Don’t laugh at me and please forgive me if my candor makes you uncomfortable.

But, I never thought African-Americans experienced this syndrome. Most people in my culture are thrilled when their children succeed in a world so full of bias, and societal barriers. As a result, I never heard of much empty nesting in the Black community. That may be just my social circle.

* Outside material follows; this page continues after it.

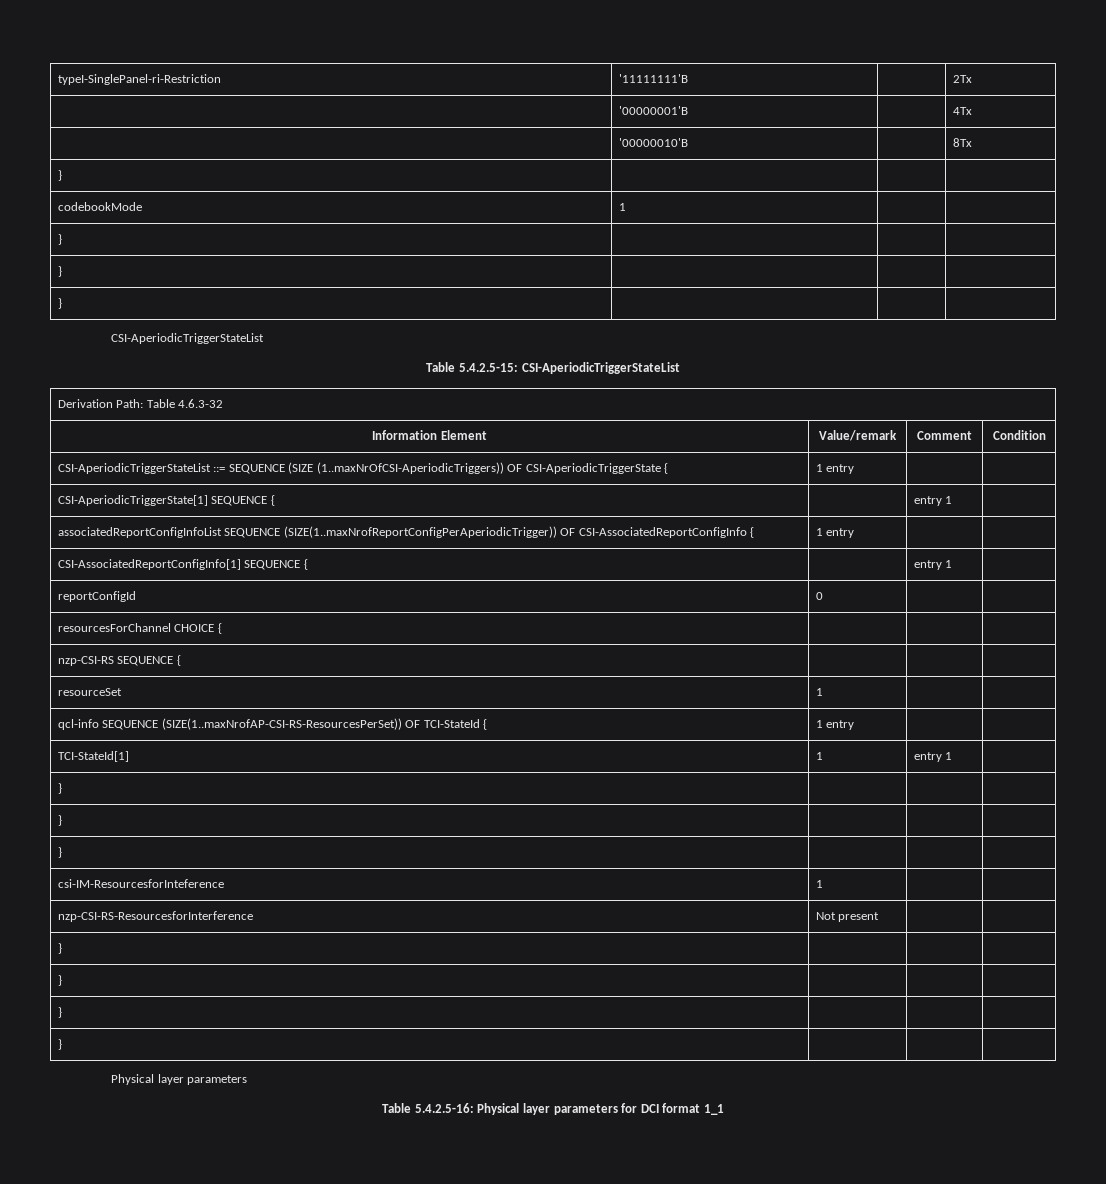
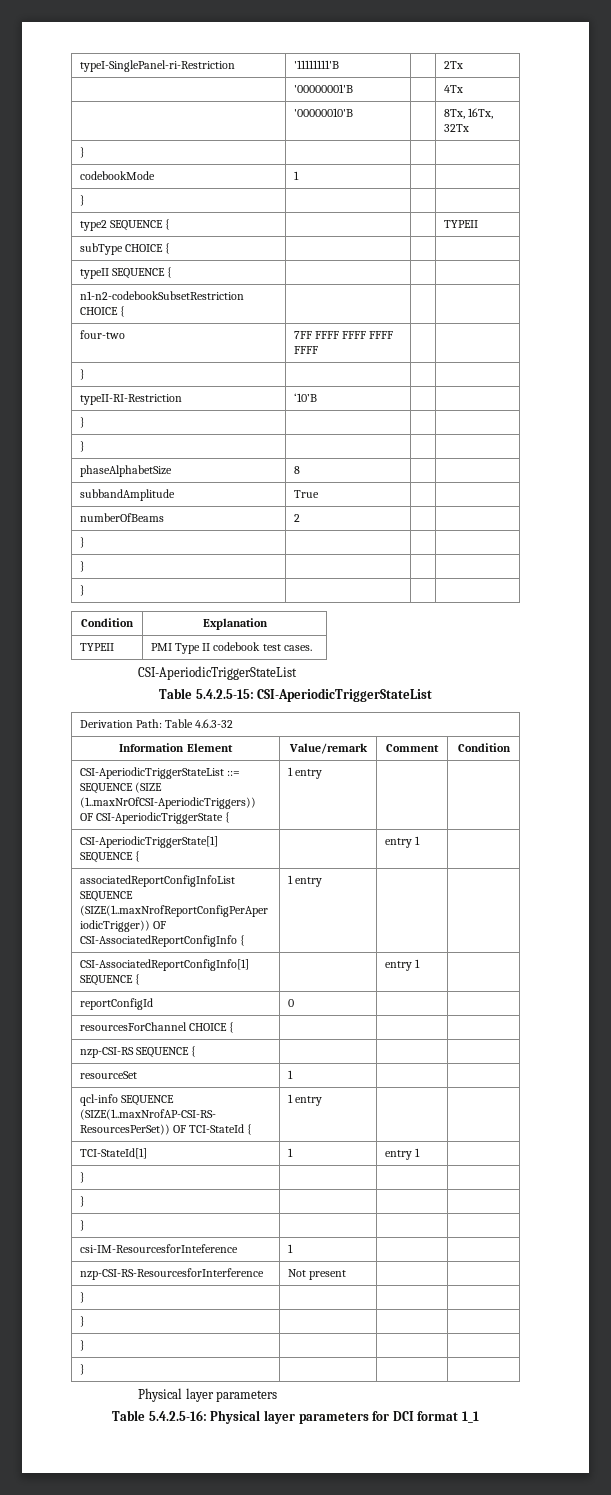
[952,138,972,147] 8Tx -> [444,108,494,119] [444,124,470,132] 8Tx, 16Tx, 32Tx
[57,266,62,277] [57,298,62,309] } | | | // } | | | -> [80,219,171,231] [444,220,479,228] [80,243,171,255] [80,267,173,279] [80,291,245,300] [80,306,126,317] [80,330,126,339] [294,331,394,339] [294,346,319,354] [80,369,86,380] [80,394,183,405] [294,393,318,402] [80,417,86,428] [80,441,86,452] [80,465,173,477] [294,466,301,474] [80,489,176,501] [294,490,320,498] [80,513,165,522] [294,514,301,522] [80,537,86,548] [80,561,86,572] [80,585,86,596] [81,618,134,627] [202,618,268,630] [80,643,115,651] [151,642,312,654] type2 SEQUENCE { | | | TYPEII // subType CHOICE { | | | // typeII SEQUENCE { | | | // n1-n2-codebookSubsetRestriction CHOICE { | | | // four-two | 7FF FFFF FFFF FFFF FFFF | | // } | | | // typeII-RI-Restriction | ‘10’B | | // } | | | // } | | | // phaseAlphabetSize | 8 | | // subbandAmplitude | True | | // numberOfBeams | 2 | | // } | | | // } | | | // } | | | // Condition | Explanation // TYPEII | PMI Type II codebook test cases.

The core issue this 40-something mom was
dealing with was the finality that corresponds to
a child’s success and proven ability
to take care of himself.

His new fantastic apartment reflects a sense of sustainability and independence; it made me sad. It confirmed (and screams to me) that my son can make it on his own and is a young, upwardly mobile professional. He doesn’t need us (a.k.a. ME) in the same ways he did in his youth. In reality, that is a good thing.

So, here is how I’m accepting my new truth and our new “nest”:

1. I’m letting him go. No longer will I try to think for him or make decisions when he only seeks a listening ear. Our relationship is different. This will be tough, but I can do it.

2. I’ll be proud. Instead of focusing on what I’m losing, I’m going to try to meditate on our blessing and success in raising a strong, intelligent, God-loving man.

3. Devoted to finishing the work. I have one more kiddo at home. He is a vivacious nine year old little pistol. Instead of lamenting over feelings of loss, I’ll remember I still have work to do with the one that remains.

4. I’m finding my life. Ya know, it’s easy to focus so much on your kids that you lose sight of your own interests. I’ve done that to some degree. If I continue to do this, then I’ll be a lost, pitiful forty-something woman now AND later when my other child leaves home.

Hence, my blogging hobby. Many women feel the sense of “depression, sadness, and/or grief” “Psychology Today” describes on their website. I think it’s largely because they focused all their creative, spiritual and emotional energy into their child. They lose themselves a little and when the child is gone, they feel they have nothing left.

Reflect on what you once found (and find) fun, interesting or enjoyable. For me, it’s always been writing. Re-kindle your interest.

5. It’s ok to talk about it. I know it sounds cliché, but it’s ok to talk to a professional or a friend about your struggle. When your child leaves home, it can be a sad time. Further, it is a goodbye of not only your child, but also a part of your identity. That’s a big deal. Don’t stay stuck in a malaise, meet with a professional and begin plotting a pathway toward “happy” again.

I’ll be back to my fashion over 40 outfits soon. Just wanted to blog about these feelings in case someone else out there is feeling them too.